Discrimination against redheads The third Antoshka cartoon, and the musical again. “Red, Red” may not be as famous as a song about potatoes or two geese, but if you like Soviet cartoons, you probably know about this part.
After the hilarious and humorous Two Merry Geese, the franchise took on an unexpectedly more serious tone. The franchise... a big word for Antoshka, isn't it? But another time. If the first part condemned laziness, and the second mockery of the elderly, the third touches on discrimination on hair color, and for this cartoon is worth saying “thank you.” The guys mock the red Antoshka so much that they bring him to tears, and then even the sun rises to his defense. But if children’s pranks are even more or less understandable, then the bullying of old women over the same red grandfather is almost a diagnosis. The cartoon, of course, furnishes everything comedic, but, reviewing it at a conscious age, involuntarily shakes your head with a sense of condemnation.
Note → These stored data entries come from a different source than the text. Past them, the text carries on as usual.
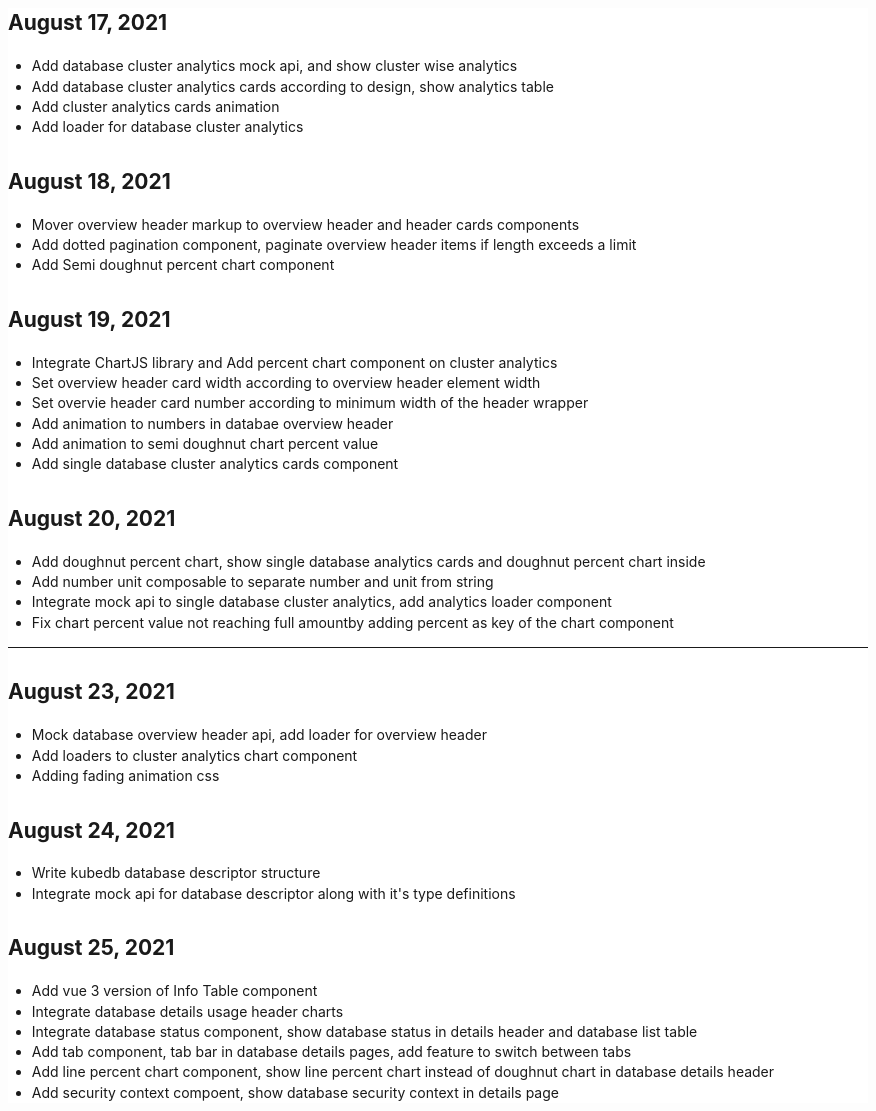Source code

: August 17, 2021
---------------
- Add database cluster analytics mock api, and show cluster wise analytics
- Add database cluster analytics cards according to design, show analytics table
- Add cluster analytics cards animation
- Add loader for database cluster analytics

August 18, 2021
---------------
- Mover overview header markup to overview header and header cards components
- Add dotted pagination component, paginate overview header items if length exceeds a limit
- Add Semi doughnut percent chart component

August 19, 2021
---------------
- Integrate ChartJS library and Add percent chart component on cluster analytics
- Set overview header card width according to overview header element width
- Set overvie header card number according to minimum width of the header wrapper
- Add animation to numbers in databae overview header
- Add animation to semi doughnut chart percent value
- Add single database cluster analytics cards component

August 20, 2021
---------------
- Add doughnut percent chart, show single database analytics cards and doughnut percent chart inside
- Add number unit composable to separate number and unit from string
- Integrate mock api to single database cluster analytics, add analytics loader component
- Fix chart percent value not reaching full amountby adding percent as key of the chart component

---------------------------------------------------------------------------------------------------------------------------------------------------------------------------------

August 23, 2021
---------------
- Mock database overview header api, add loader for overview header
- Add loaders to cluster analytics chart component
- Adding fading animation css

August 24, 2021
---------------
- Write kubedb database descriptor structure
- Integrate mock api for database descriptor along with it's type definitions

August 25, 2021
---------------
- Add vue 3 version of Info Table component
- Integrate database details usage header charts
- Integrate database status component, show database status in details header and database list table
- Add tab component, tab bar in database details pages, add feature to switch between tabs
- Add line percent chart component, show line percent chart instead of doughnut chart in database details header
- Add security context compoent, show database security context in details page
Antoshka here again appears in the company of a crater, who never reached the intellectual level of geese, however, imitating the owner, learned to spit seeds. As an acceptable form of self-defense. The funniest moment of Red is the moment with an old picture of his grandfather. In relation to Antoshka, he turns out to be a great-grandfather.
To be honest, excessive ridicule of the main characters leaves not too pleasant aftertaste. If "Two Merry Goose" please, then "Red, Red ...", perhaps, is perceived more contradictory.